10)  But the wicked shall receive a punishment to match their thoughts,

since they neglected righteousness and forsook the LORD.

11) For those who despise wisdom and instruction are doomed.h

Vain is their hope, fruitless their labors,

and worthless their works.i


COMMENTARY:  Their punishment is ceasing to exist, to match the emptiness of their purposeless lives.  Hoping only in this world, laboring only for finite purposes, they achieve nothing that lasts beyond the grave.

 

 

12)  Their wives are foolish and their children wicked,

accursed their brood.


COMMENTARY:  Those who despise wisdom aren’t going to support wisdom in a wife, and may actually suppress it, consciously or unconsciously.  Such parents won’t have a clue on how to raise children better than themselves.  The point is to illustrate how one person’s bad choices not only hurt him but everyone he loves.

 

 

13) Yes, blessed is she who, childless and undefiled,

never knew transgression of the marriage bed;

for she shall bear fruit at the judgment of souls


COMMENTARY:  The culture at the time believed that barrenness was a punishment from God—so much so that childless women would, in desperation, sometimes take on an adulterous lover in the hopes that the fertility problem came from the husband.  She would then claim that any subsequent child was her husband’s, and would cease to suffer the condemnation of the public.

 

This book sets out to debunk such cultural ideas mistaken for God’s will.  The fruit of the faithful barren woman is her virtue, which shall ripen after her death in ways unimaginable to us.

 

 

14) So also the eunuch whose hand wrought no misdeed,

who held no wicked thoughts against the LORD—

For he shall be given fidelity’s choice reward

and a more gratifying heritage in the LORD’s temple.


COMMENTARY:  Laws barring the admission of eunuchs into the temple dated back to a time when men sometimes chose to be eunuchs in order to serve certain Pagan deities.  The chief idea of the ban was to forbid the Jews from incorporating such barbaric worship into their own rituals, because God did not want ‘honored” in this way.

 

However, since the conquest of the Jewish kingdoms, foreign rulers routinely castrated men by force if desired for service at court, and Jews were highly prized as courtiers due to their scholarship.  The writer reassures these innocents that God will not cast out those who have done no harm, and that good deeds can create a heritage in Heaven even more gratifying than having children.

 

 

15) For the fruit of noble struggles is a glorious one;

and unfailing is the root of understanding.

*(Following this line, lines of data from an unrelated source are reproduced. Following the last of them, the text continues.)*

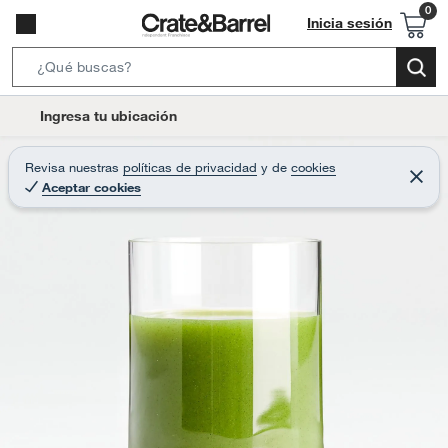
Inicia sesión
S
e
l
Ingresa tu ubicación
a
o
r
c
Revisa nuestras
políticas de privacidad
y
de
cookies
c
C
a
Aceptar cookies
e
h
r
t
r
B
a
i
r
a
o
r
n
-
i
c
o
n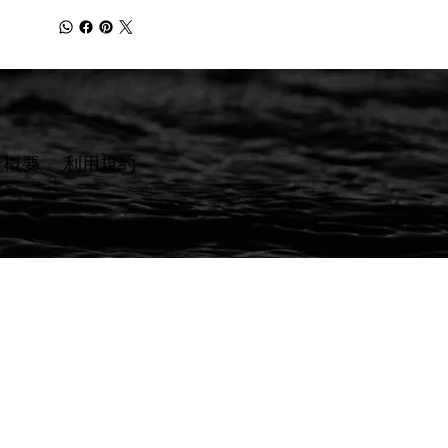
社概要
​利用規約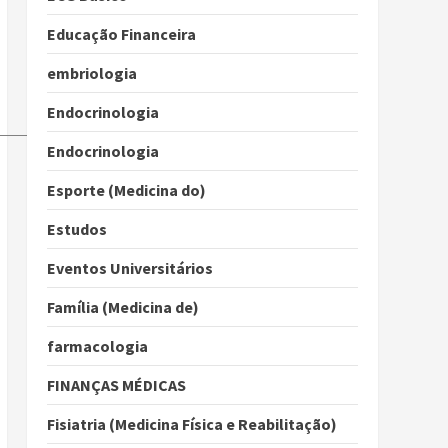
Educação Financeira
embriologia
Endocrinologia
Endocrinologia
Esporte (Medicina do)
Estudos
Eventos Universitários
Família (Medicina de)
farmacologia
FINANÇAS MÉDICAS
Fisiatria (Medicina Física e Reabilitação)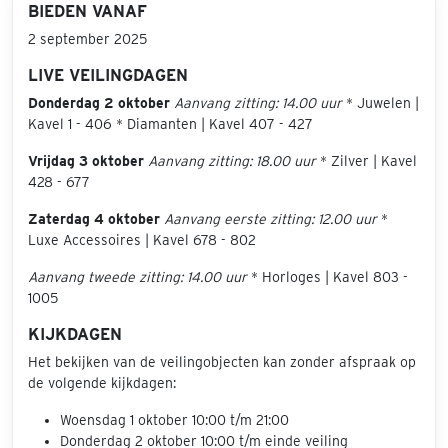
BIEDEN VANAF
2 september 2025
LIVE VEILINGDAGEN
Donderdag 2 oktober
Aanvang zitting: 14.00 uur
* Juwelen |
Kavel 1 - 406 * Diamanten | Kavel 407 - 427
Vrijdag 3 oktober
Aanvang zitting: 18.00 uur
* Zilver | Kavel
428 - 677
Zaterdag 4 oktober
Aanvang eerste zitting: 12.00 uur
*
Luxe Accessoires | Kavel 678 - 802
Aanvang tweede zitting: 14.00 uur
* Horloges | Kavel 803 -
1005
KIJKDAGEN
Het bekijken van de veilingobjecten kan zonder afspraak op
de volgende kijkdagen:
Woensdag 1 oktober 10:00 t/m 21:00
Donderdag 2 oktober 10:00 t/m einde veiling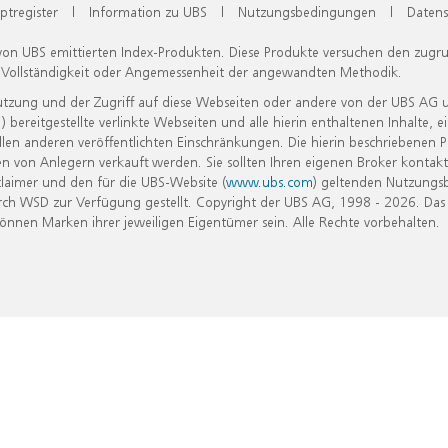
ptregister
|
Information zu UBS
|
Nutzungsbedingungen
|
Datens
 von UBS emittierten Index-Produkten. Diese Produkte versuchen den zugr
, Vollständigkeit oder Angemessenheit der angewandten Methodik.
Nutzung und der Zugriff auf diese Webseiten oder andere von der UBS AG 
eitgestellte verlinkte Webseiten und alle hierin enthaltenen Inhalte, e
allen anderen veröffentlichten Einschränkungen. Die hierin beschriebenen
n von Anlegern verkauft werden. Sie sollten Ihren eigenen Broker kontakt
laimer und den für die UBS-Website (
www.ubs.com
) geltenden Nutzungs
h WSD zur Verfügung gestellt. Copyright der UBS AG, 1998 - 2026. Das
nen Marken ihrer jeweiligen Eigentümer sein. Alle Rechte vorbehalten.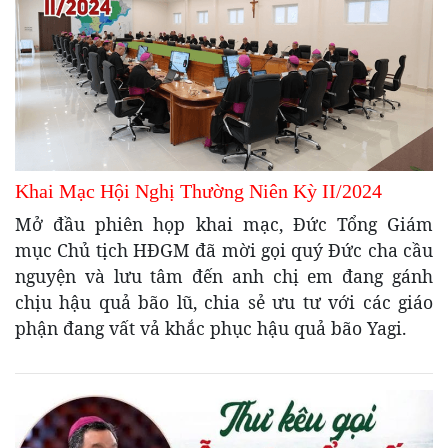
Khai Mạc Hội Nghị Thường Niên Kỳ II/2024
Mở đầu phiên họp khai mạc, Đức Tổng Giám
mục Chủ tịch HĐGM đã mời gọi quý Đức cha cầu
nguyện và lưu tâm đến anh chị em đang gánh
chịu hậu quả bão lũ, chia sẻ ưu tư với các giáo
phận đang vất vả khắc phục hậu quả bão Yagi.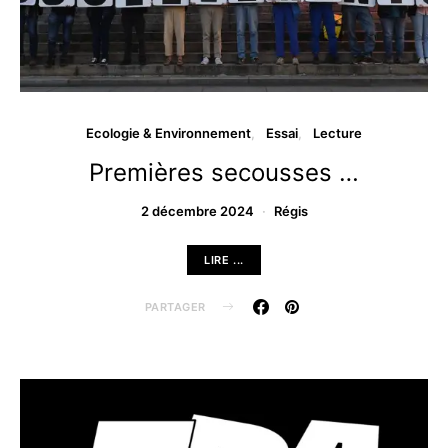
Ecologie & Environnement
Essai
Lecture
Premières secousses …
2 décembre 2024
Régis
LIRE ...
PARTAGER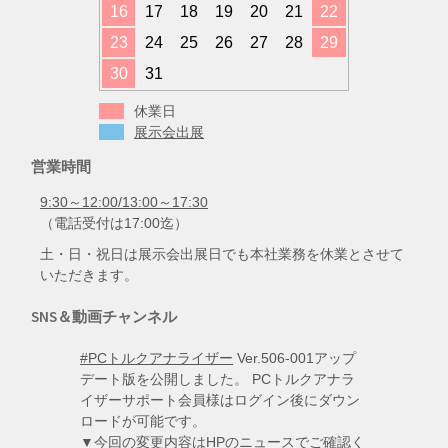
16
17
18
19
20
21
22
23
24
25
26
27
28
29
30
31
休業日
展示会出展
営業時間
9:30～12:00/13:00～17:30
（電話受付は17:00迄）
土・日・祝日は展示会出展日でも本社業務を休業とさせて
いただきます。
SNS＆動画チャンネル
#PCトルクアナライザー
Ver.506-001アップ
デート版を公開しました。 PCトルクアナラ
イザーサポート会員様はログイン後にダウン
ロードが可能です。
▼今回の変更内容はHPのニュースでご確認く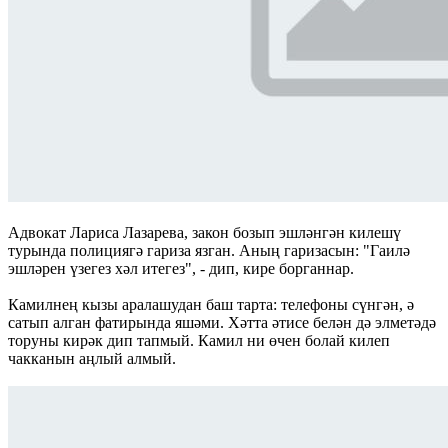
Адвокат Лариса Лазарева, закон бозып эшләнгән килешү
турында полициягә гариза язган. Аның гаризасын: "Гаилә
эшләрен үзегез хәл итегез", - дип, кире борганнар.
Камилнең кызы аралашудан баш тарта: телефоны сүнгән, ә
сатып алган фатирында яшәми. Хәтта әтисе белән дә элметәдә
торуны кирәк дип тапмый. Камил ни өчен болай килеп
чакканын аңлый алмый.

COMMENTARY:  Even if one dies childless for a good cause, one still deserves glory.  God Himself is the root of understanding.  Those who understand that there is an afterlife will strive to serve God even if the results seem to penalize them in this life.

 

 

16) But the children of adulterers will remain without issue,

and the progeny of an unlawful bed will disappear.


COMMENTARY:  This plays on two ideas: the children of the women who cheated on their husbands for progeny,  prizing  the appearance of virtue over the fact, and the common use, in those times, of adultery as a metaphor for cheating on God in any number of ways.  The woman who prizes appearances will raise children unable to value the substance behind appearances and therefore ill-equipped to navigate a complex world morally, and the man without fidelity to God won’t be able to give his children any kind of moral foundation, either.

 

 

17)  For should they attain long life, they will be held in no esteem,

and dishonored will their old age be in the end;


COMMENTARY:  Long life is not, by itself, automatically a divine reward.  Virtuous people tend to attain it simply because their virtue leads to prudent choices, but those who claw after long life by evil means won’t be able to keep up appearances indefinitely; sooner or later people will see them for the self-serving jerks that they are and they will die friendless.

 

 

18) Should they die abruptly, they will have no hope

nor comfort in the day of scrutiny;

19) for dire is the end of the wicked generation.


COMMENTARY:  If they die too soon to repent, they won’t pass judgment.